Pour le succès des soins de santé numériques, il est impératif de garantir à tous les patients l'accès à des applications ou appareils numériques, à une connectivité Internet adéquate et, surtout, à une formation et un soutien technologiques pour améliorer la culture numérique et la volonté de s'engager. Les systèmes de santé doivent garantir l'inclusion en travaillant avec les usagers (en particulier les populations vulnérables et marginalisées) et en surmontant les barrières linguistiques et culturelles pour élaborer des programmes adaptés aux utilisateurs et répondant à leurs besoins. Cette proposition devra être soutenue par des politiques gouvernementales visant à mettre en œuvre un véritable changement, avec la mise en place de mécanismes garantissant la protection et l'utilisation correcte des données des patients.
CONCLUSIONS
Nous sommes déjà entrés dans l'ère numérique de la prise en charge de la cirrhose décompensée, grâce à la transformation numérique en cours. Pour les cliniciens, l'avenir impliquera l'intégration des plateformes numériques dans la pratique clinique courante, avec une multitude de données disponibles et des interventions possibles en temps réel. Pour les patients, les applications, les appareils et les moniteurs feront partie intégrante de la vie quotidienne.
Une approche plus collaborative sera désormais la norme, offrant davantage de possibilités à des soins proactifs plutôt que réactifs. La médecine personnalisée prendra un nouveau sens, les soins étant adaptés à la culture digitale de chaque individu grâce à des biomarqueurs numériques.
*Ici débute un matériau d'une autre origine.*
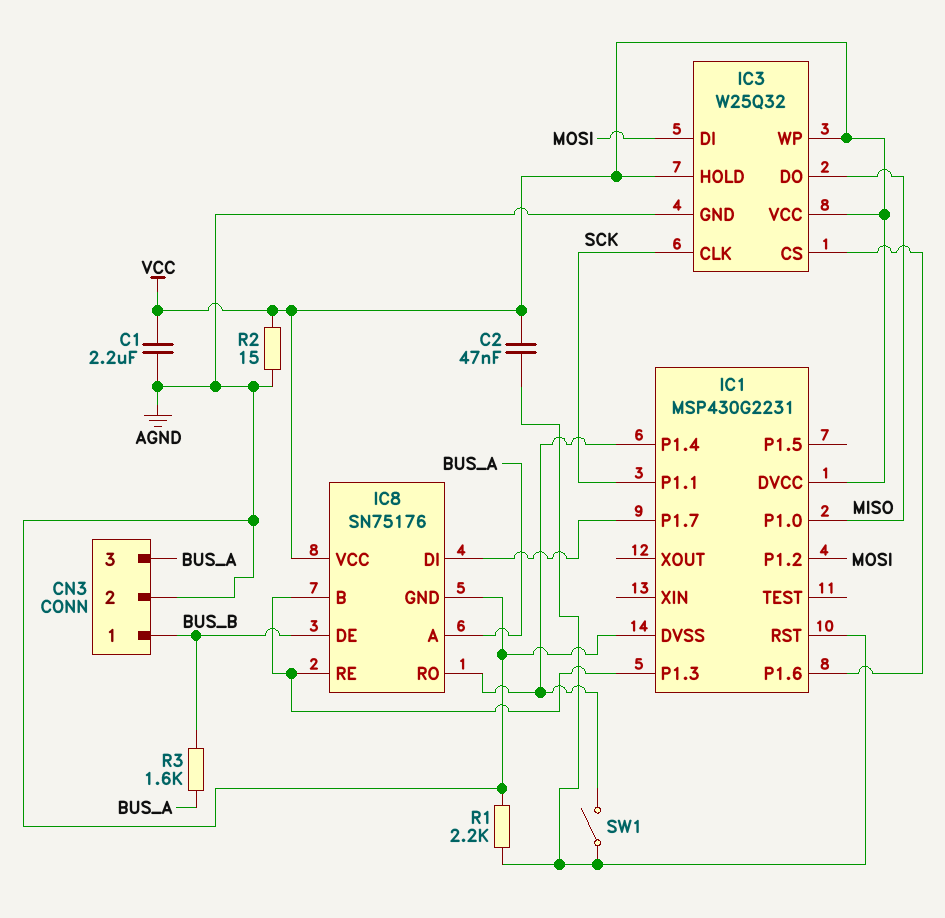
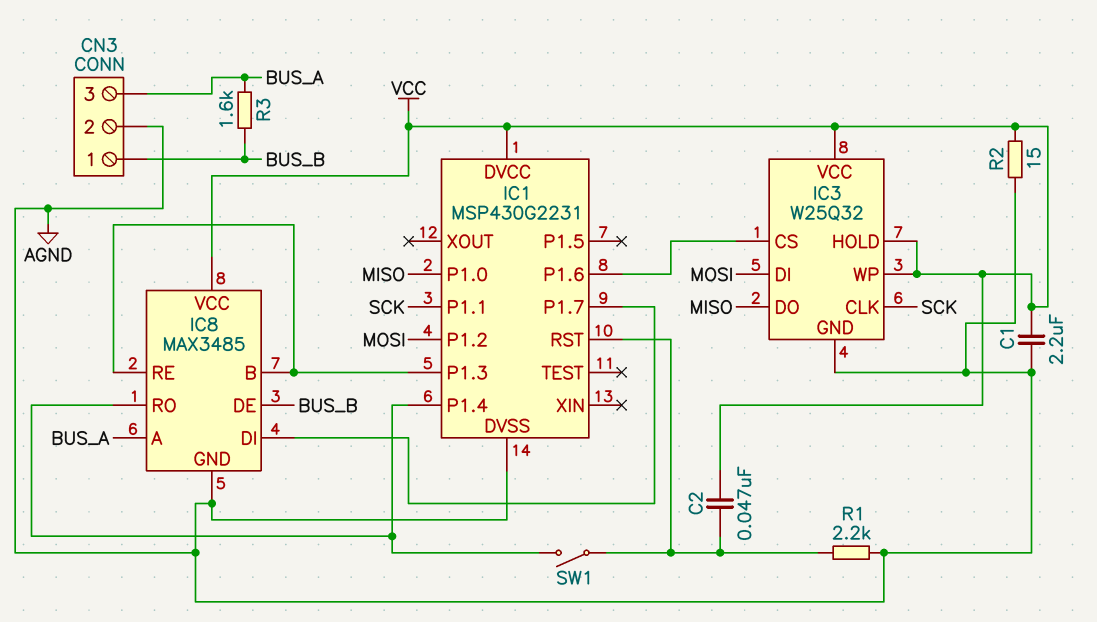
IC8: SN75176 -> MAX3485

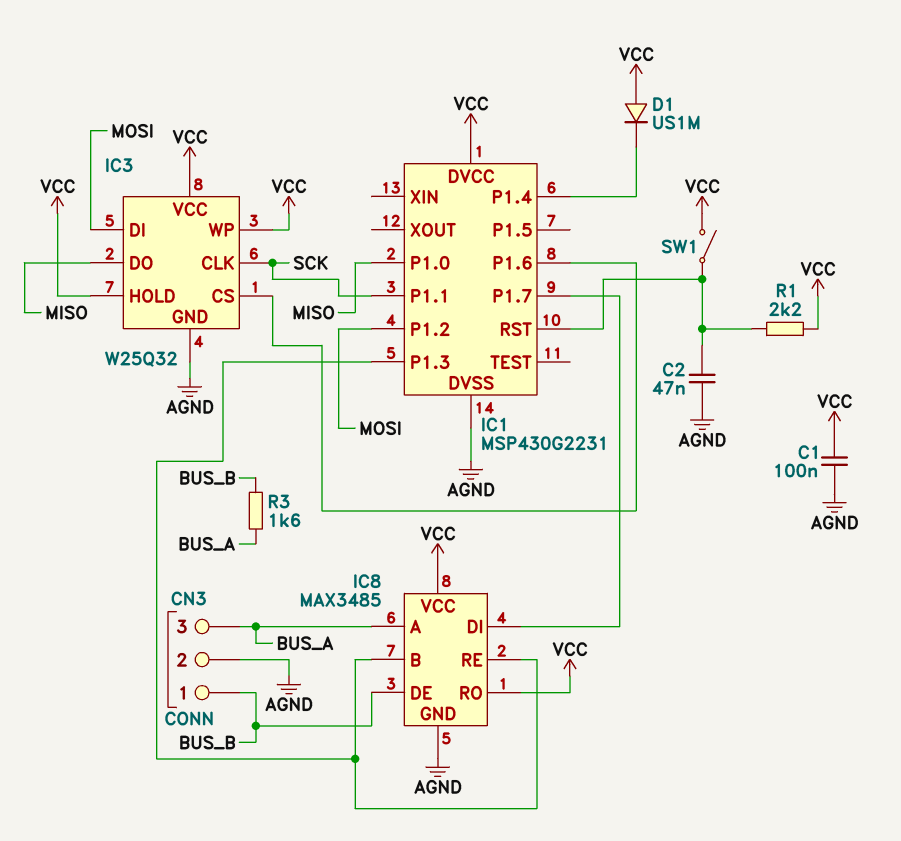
C1: 2.2uF (AGND, VCC) -> 100nF (AGND, VCC)
C2: 47nF (IC1/RST, VCC) -> 47nF (AGND, IC1/RST)
D1: none -> diode US1M (A VCC, K IC1/P1.4)
IC8 pin RO: IC1/P1.4 -> VCC
R1: 2.2k (AGND, IC1/RST) -> 2.2k (IC1/RST, VCC)
R2: 15 (AGND, VCC) -> none
SW1: switch (IC1/P1.4, IC1/RST) -> switch (IC1/RST, VCC)

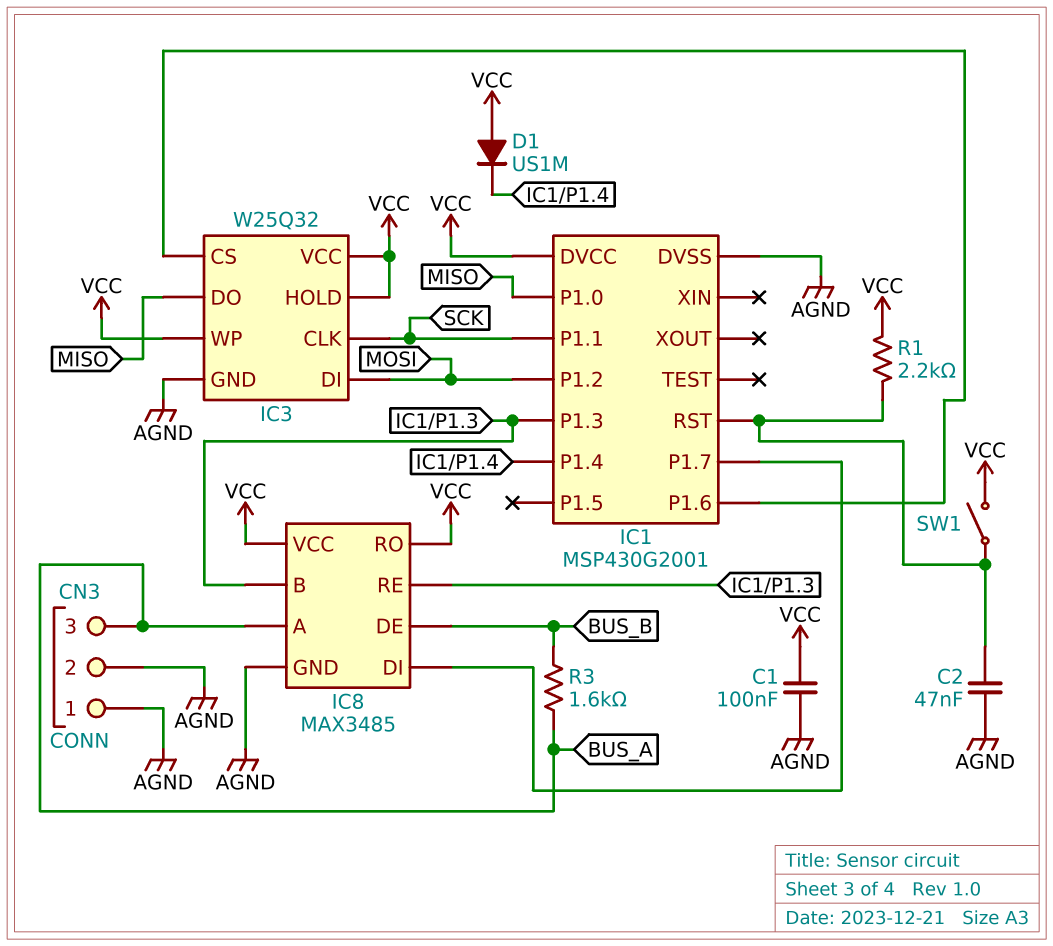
CN3 pin 1: BUS_B -> AGND
IC1: MSP430G2231 -> MSP430G2001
Bien qu'il reste certainement des défis et des obstacles à surmonter, l'avenir numérique de la cirrhose est véritablement passionnant, et il est de notre responsabilité collective de veiller à ce que personne ne soit laissé sur le chemin.
COMMENTAIRES Cet excellent article a le mérite de faire un point lucide sur le développement actuelle de la télésanté et de la santé numérique, ses obstacles et ses freins, mais aussi son fort potentiel pour aller vers une médecine hybride de plus en plus personnalisée où c'est le patient qui évalue lui-même la valeur des soins qui lui sont délivrés et l'impact sur son bien être personnel et social.